Schemes like the DLI are crucial to avoid high dependencies on a few countries or companies. The inception of new companies will help in meeting the demand and supply and encourage innovation in India, Sanjay Gupta, Vice President and India Managing Director, NXP India, a semiconductor multinational, said to The Hindu .

The DLI scheme aims to attract existing and global players as it will support their expenditures related to design software, IP rights, development, testing and deployment.

It will boost the domestic companies, start-ups, and MSMEs to develop and deploy the semiconductor design. It will also help global investors to choose India as their preferred investment destination, Gupta said to The Hindu .

The firm reckons that this is a big step to bring India on the world map for semiconductor manufacturing.

What are other countries doing to be dominant in the race of chip making?

Currently, semiconductor manufacturing is dominated by companies in the U.S., Japan, South Korea, Taiwan, Israel and the Netherlands. They are also making efforts in solving the chip shortage problem.

U.S President Joe Biden wants to bring manufacturing back to America and reduce the country’s reliance on a small number of chipmakers based largely in Taiwan and South Korea.

These chipmakers produce up to 70% of the world’s semiconductors, according to Gupta.

The European Commission has also announced a public-private semiconductor alliance with the goal of increasing Europe’s chip production share to 20% by 2030.

South Korea has offered various incentives to attract $450 billion in investments by 2030.

From focusing on designs, setting up firms that are highly specialised in the chip making process to building leading-edge expertise, these countries have come a long way in making semiconductors, Gupta said.

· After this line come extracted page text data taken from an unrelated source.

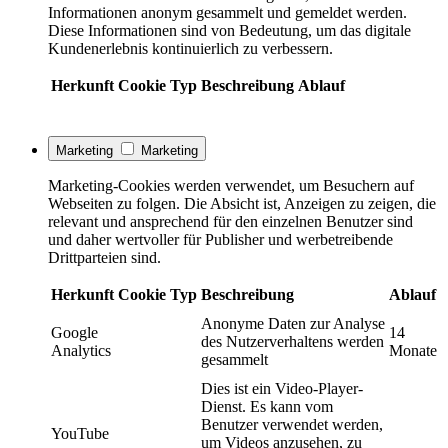
Informationen anonym gesammelt und gemeldet werden.
Diese Informationen sind von Bedeutung, um das digitale
Kundenerlebnis kontinuierlich zu verbessern.
Herkunft
Cookie
Typ
Beschreibung
Ablauf
Marketing
Marketing
Marketing-Cookies werden verwendet, um Besuchern auf
Webseiten zu folgen. Die Absicht ist, Anzeigen zu zeigen, die
relevant und ansprechend für den einzelnen Benutzer sind
und daher wertvoller für Publisher und werbetreibende
Drittparteien sind.
Herkunft
Cookie
Typ
Beschreibung
Ablauf
Anonyme Daten zur Analyse
Google
14
des Nutzerverhaltens werden
Analytics
Monate
gesammelt
Dies ist ein Video-Player-
Dienst. Es kann vom
Benutzer verwendet werden,
YouTube
um Videos anzusehen, zu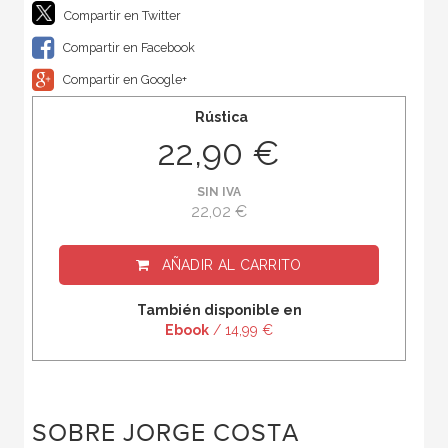
Compartir en Twitter
Compartir en Facebook
Compartir en Google+
Rústica
22,90 €
SIN IVA
22,02 €
AÑADIR AL CARRITO
También disponible en
Ebook
/ 14,99 €
SOBRE JORGE COSTA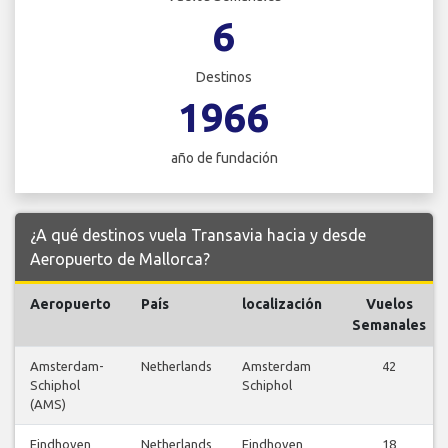
6
Destinos
1966
año de fundación
¿A qué destinos vuela Transavia hacia y desde
Aeropuerto de Mallorca?
Aeropuerto
País
localización
Vuelos
Semanales
Amsterdam-
Netherlands
Amsterdam
42
Schiphol
Schiphol
(AMS)
Eindhoven
Netherlands
Eindhoven
18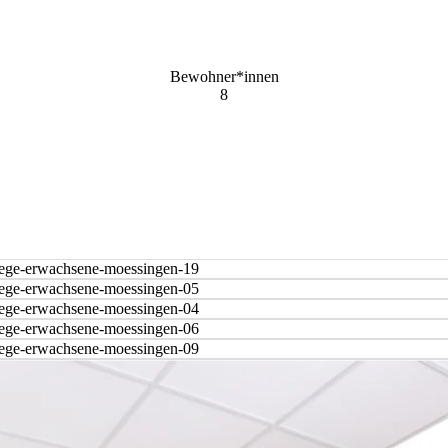
Bewohner*innen
8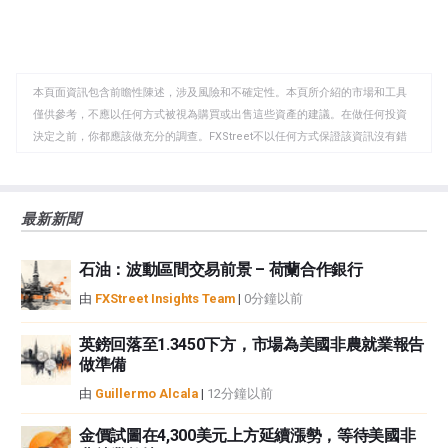
享
享
製
至
至
到
WhatsApp
Telegram
剪
本頁面資訊包含前瞻性陳述，涉及風險和不確定性。本頁所介紹的市場和工具
貼
僅供參考，不應以任何方式被視為購買或出售這些資產的建議。在做任何投資
板
決定之前，你都應該做充分的調查。FXStreet不以任何方式保證該資訊沒有錯
誤、錯誤或重大錯報。它也不保證這些資料是及時的。在公開市場投資涉及很
大的風險，包括損失全部或部分投資，以及精神上的痛苦。所有與投資有關的
風險、損失和成本，包括本金的全部損失，均由您負責。本文僅代表作者個人
最新新聞
觀點，並不代表FXStreet或其廣告商的官方政策或立場。作者不對本頁連結的
資訊負責。
石油：波動區間交易前景 – 荷蘭合作銀行
如果文章正文中沒有明確提到，在撰寫本文時，作者在本文中提到的任何股票
中都沒有頭寸，也沒有與文中提到的任何公司有業務關係。除了FXStreet，作
由
FXStreet Insights Team
|
0分鐘以前
者沒有收到撰寫這篇文章的報酬。
FXStreet和作者不提供個性化的建議。作者對該資訊的準確性、完整性或適用
英鎊回落至1.3450下方，市場為美國非農就業報告
性不作任何陳述。FXStreet和作者將不承擔任何錯誤，遺漏或任何損失，傷害
做準備
或損害由此資訊及其顯示或使用引起的。錯誤和遺漏除外。本文作者和
由
Guillermo Alcala
|
12分鐘以前
FXStreet並非註冊投資顧問，本文內容無意提供任何投資建議。
金價試圖在4,300美元上方延續漲勢，等待美國非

What are the challenges in making semiconductors in India?

In India, more than 90% of global companies already have their R&D and design centres for semiconductors but never established their fabrication units, Gupta said to The Hindu .Although India has semiconductor fabs in Mohali and Bangalore t they are purely strategic for defence and space applications only, Rajeev Khushu, chairman of iesaonline, a think tank for Electronic System Design and Manufacturing (ESDM), said to The Hindu .

Setting up fabs is capital intensive and needs investment in the range of $5 billion to $10 billion. Lack of investments and supportive government policies are some of the challenges to set up fabs in India, Khushu said.

New fabs use sub 5 nano meter technology that requires clearance from both the technology provider and the Government. So, a combination of capital and the geopolitical situation comes into play to build new fabs.He also identified infrastructure like connectivity to airports, seaports and availability of gallons of pure water as challenges to set up fabs in India.

He, however, reckons that several gases and minerals which are a part of the global semiconductor supply chain are produced in India. We also have excellent colleges which can produce highly skilled engineers for semiconductor manufacturing. Khushu estimated that the semiconductor industry is growing fast and can reach $1 trillion dollar in this decade. India can grow fast and reach $64 billion by 2026 from $27 billion today.

Mobiles, wearables, IT and industrial components are the leading segments in the Indian semiconductor industry contributing around 80% of the revenues in 2021. The mobile and wearables segment is valued at $13.8 billion and is expected to reach $31.5 billion in 2026, Khushu estimated.

According to Gupta, the Design Linked Incentive (DLI) scheme along with the recent Production-Linked Incentive (PLI) scheme have become crucial in shaping India as an efficient, equitable, and resilient design and manufacturing hub.